Ce
manga-pavé de près de 600 pages relève le défi de relater la vie, à sa façon, de l'immense
Katsushika Hokusai…Enfin, ça, c'est le nom que le monde entier a retenu, sachant que ce sacré bonhomme en a changé autant de fois que de kimono dans sa très longue vie (1760-1849). le
mangaka nous donne à découvrir un personnage haut en couleurs, au caractère têtu, bien trempé, parfois assez mégalomane parce que sûr de son talent et renommé dans tout le Japon, mais il faut bien le reconnaître un bourreau de travail jusqu'à son dernier souffle.
Hokusai aura arpenté le pays dans tous les sens à la recherche de scènes comme prises sur le vif, qu'il s'agisse de l'observation de la célèbre vague mainte fois recommencée, d'un coup de vent qui décoiffe un pèlerin. Il est aussi poursuivi par quelques démons dans le grand âge qui lui font peindre des visions de monstres, avec parfois une tendance franchement érotisante, comme la fameuse femme-poulpe. C'est que notre artiste est très porté sur les femmes, mais évidemment c'est pour la bonne cause, quand il peint quelques beautés. Ce goût exacerbé est probablement en partie la cause de son impécuniosité, sa vie durant.
L'auteur me semble modeste quand il affirme ne pas avoir mis en avant l'oeuvre d'
Hokusai, car des planches entières nous les donnent à voir. Et on se réjouit de redécouvrir ses grandes séries de dessins et d'estampes, dont
Shôtarô Ishinomori nous rappelle qu'elles ont influencé les impressionnistes français. Il ne prétend pas non plus que son
manga serait le reflet exact de la vie d'
Hokusai, c'est une vision d'artiste, qu'on pourrait qualifier de « romancée » et pas d'historien.

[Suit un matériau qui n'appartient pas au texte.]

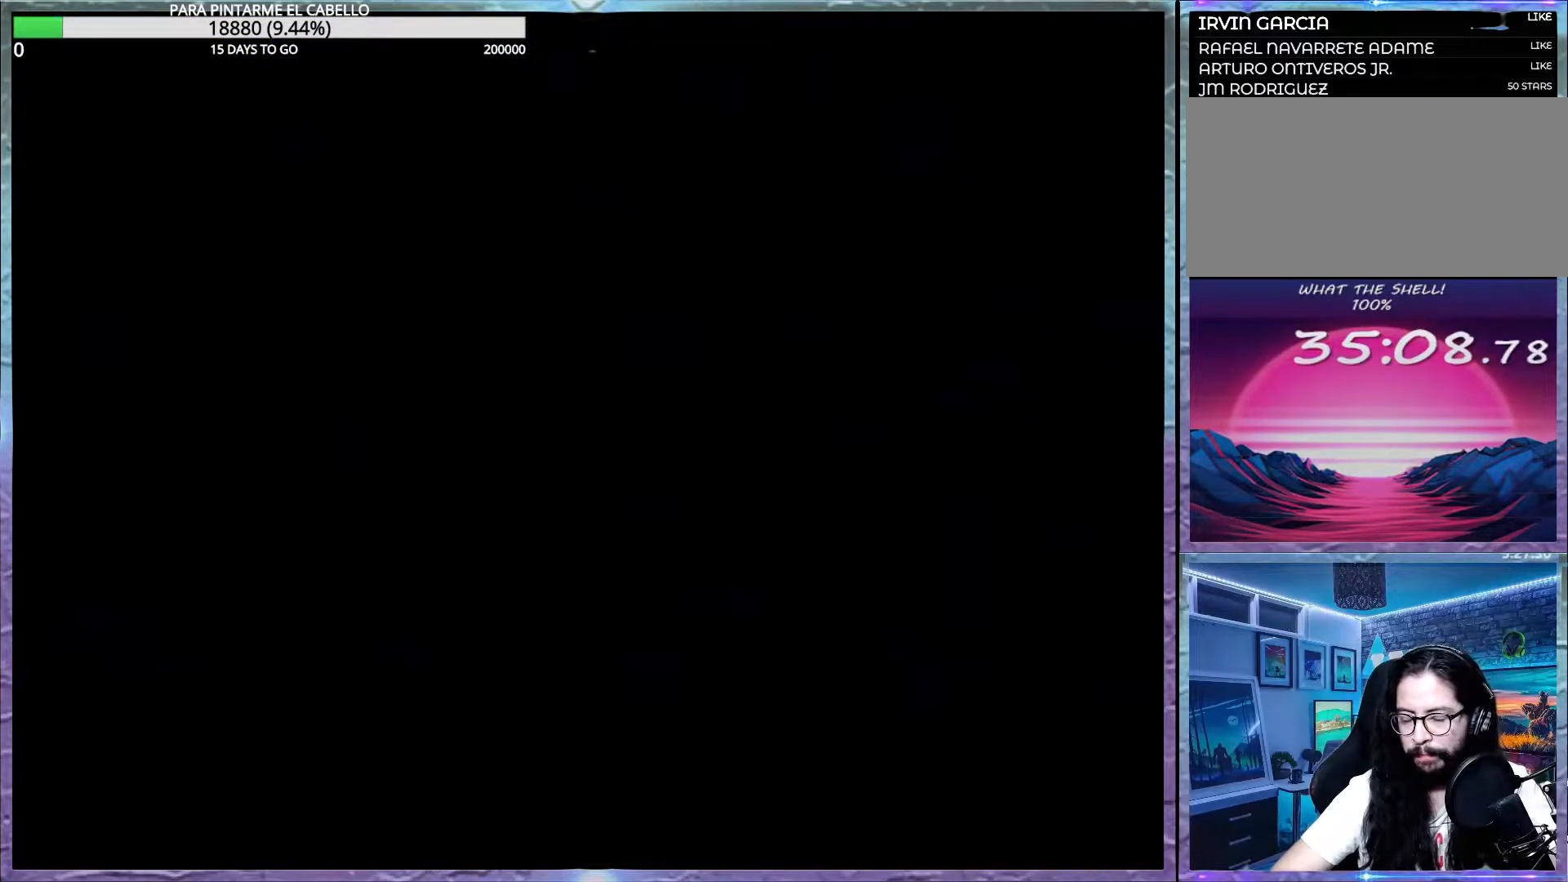
{"buttons": ["B", "DPAD_LEFT"], "events": [[33, "DPAD_LEFT", "down"]]}
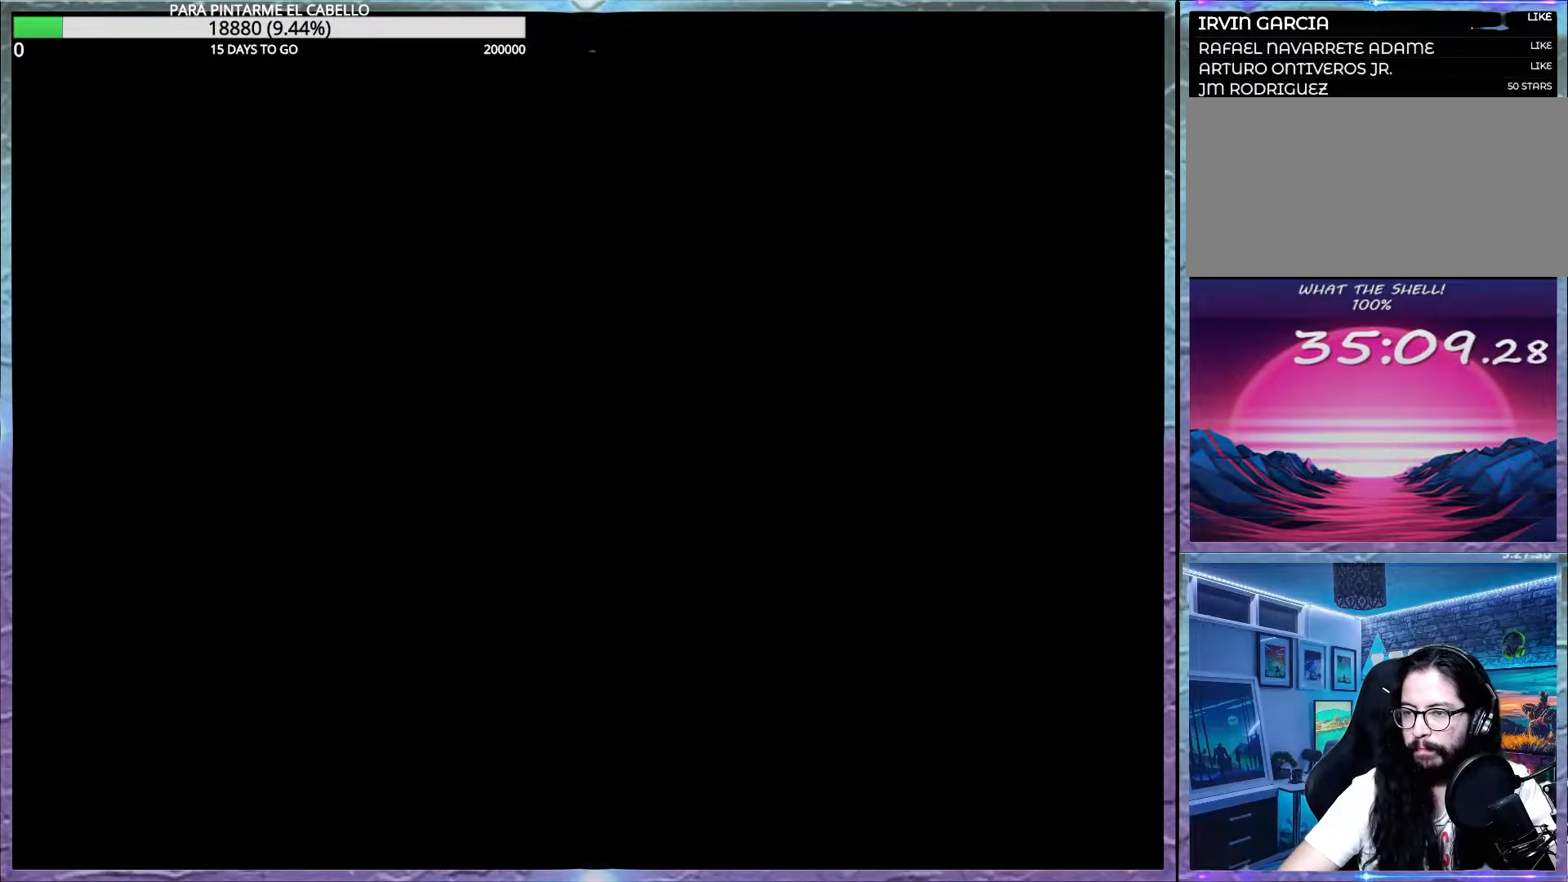
{"buttons": ["B", "DPAD_UP", "DPAD_LEFT"], "events": [[233, "DPAD_UP", "down"]]}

Le trait de crayon est plutôt fin et expressif, et à aucun moment je ne me suis ennuyé durant ces 600 pages. Il faut néanmoins s'accrocher parfois pour parfaitement suivre, du fait des multiples aventures du Maître qui lui font croiser la route de nombreux personnages, mais surtout par des chapitres non organisés selon la chronologie de sa vie. Ainsi, au cours des neuf chapitres, nous découvrons successivement le vieux fou de dessin (à 42 ans),
Hokusai, dit Taito (56 ans),
Hokusaimanga (53 ans), les cinquante-trois étapes du Tôkaidô (50 ans), Mon ami
Hokusai (50 ans), Honjo Warigesui (85 ans), Les trente-six vues du mont Fuji (67 ans),
Manji (74 ans), Miroir de la Chine et du Japon (80 ans).
Après avoir vu le film
Hokusai, sorti en France en ce printemps 2023 (5 ans après sa sortie au Japon !), ma préférence va nettement à ce
manga, que je recommande chaudement, avec un personnage bien plus attachant par ses qualités et défauts, le film étant bien trop elliptique sur des pans entiers de la vie de ce monstre sacré.